The victim’s older brother, Mauricio Ruiz, said “the happiness of the house is just gone.” His 17-year-old sister was about to graduate, so the family has felt the emptiness, not being able to see her graduate and get her diploma, he said.
Still, her brother told the judge that he wasn’t asking for the maximum or minimum sentence, but that he simply wanted Banda to realize the pain he’d caused.
The victim’s cousin, who was also in the crash and sustained injuries, including a punctured lung, said, “I just want justice for my cousin. She was too young and loved life so much. … I miss her so much.”
The six-year prison sentence was less than the eight years that prosecutors had requested.
Deputy District Attorney Matt Chaput said that Banda’s blood-alcohol content was found through blood draws to be 0.158, about double the legal limit.
Leading up to the crash, multiple people in the car repeatedly told him to slow down, that he was driving too fast and was out of control, Chaput said.
He had also allowed more people in the car than it was designed for, the prosecutor said. None of the young occupants of the vehicle appeared to be wearing seat belts, emergency responders reported.
Because of those decisions, Chaput offered that a family is devastated by the loss of a child. He added that the seriousness of the case warranted prison time.
Banda also was on probation at the time in a juvenile case. He had been on probation twice before, Chaput said, when he was repeatedly testing positive for alcohol, marijuana and cocaine.
Defense attorney Jason Jovanovich offered a personal note, saying he knew the victim’s family.
“There is a heaviness in my heart to appear here today,” he said.
Jovanovich added that there is no doubt Banda made some bad decisions, as perhaps did everyone who chose to drink and get in that car. But ultimately he was the driver and was responsible for everyone, Jovanovich said.
“His decision is going to change his life and lives of other irreparably,” he said.
“He was 19 when this occurred, and is still a young man, making this more tragic and upsetting,” said the defense attorney.
Based on Banda’s young age and his potential for rehabilitation, Jovanovich asked the judge not to hand down a lengthy prison sentence. He said that Banda “throws himself on the mercy of the court.”
Banda, addressing the judge, said that the wreck, the girl’s death and the others being hurt is “something you can’t fix.”
“It eats at me, too,” he said. “When they told me to slow down, I thought it was because they didn’t trust me driving. And I forgot there was a curve and a cliff. And it was too late,” he said.
Banda said he wanted the family to know, “I realize what I’ve done is horrible and I take responsibility.

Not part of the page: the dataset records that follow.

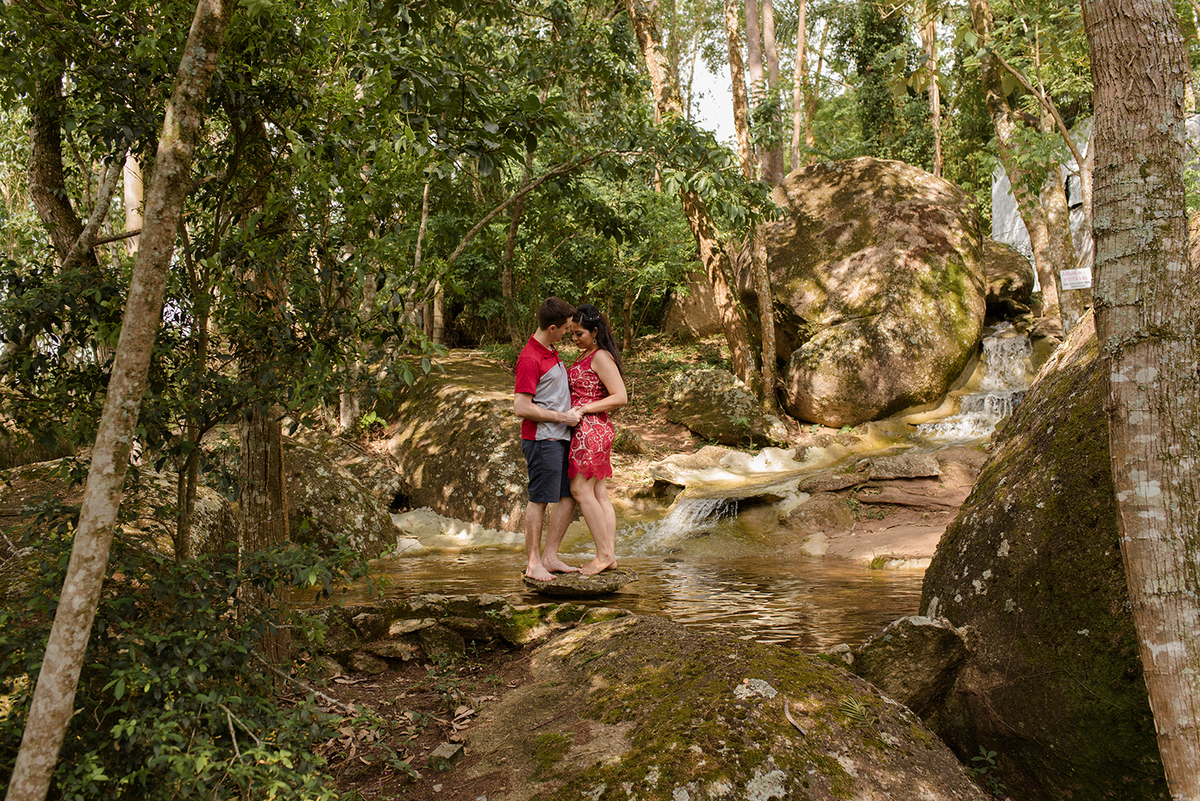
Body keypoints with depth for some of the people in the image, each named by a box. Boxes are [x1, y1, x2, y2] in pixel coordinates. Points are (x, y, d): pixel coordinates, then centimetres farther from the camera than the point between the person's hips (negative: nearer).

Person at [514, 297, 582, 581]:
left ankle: (550, 556, 15)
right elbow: (521, 407, -20)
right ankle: (533, 562, 6)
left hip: (560, 438, 9)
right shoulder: (529, 359, -15)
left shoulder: (552, 352, 15)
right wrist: (562, 416, -15)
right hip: (542, 439, -9)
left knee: (569, 496, 8)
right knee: (539, 499, -3)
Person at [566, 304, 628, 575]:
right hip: (584, 430, 10)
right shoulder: (584, 356, 17)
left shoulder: (601, 357, -11)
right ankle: (610, 553, 9)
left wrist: (582, 409, -18)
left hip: (592, 429, -10)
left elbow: (620, 397, -17)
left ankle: (604, 554, -4)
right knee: (598, 492, 7)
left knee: (581, 489, -8)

“We were just trying to have a good time. I never wanted this for anybody. I never expected this to happen,” Banda told the court.
Judge Lynch said a probation sentence would not be appropriate in this case, as it would minimize the seriousness of the offense.
“This is why you don’t drink and drive: People die. When you drink and drive, you might as well have a loaded gun,” she said before handing down the sentence.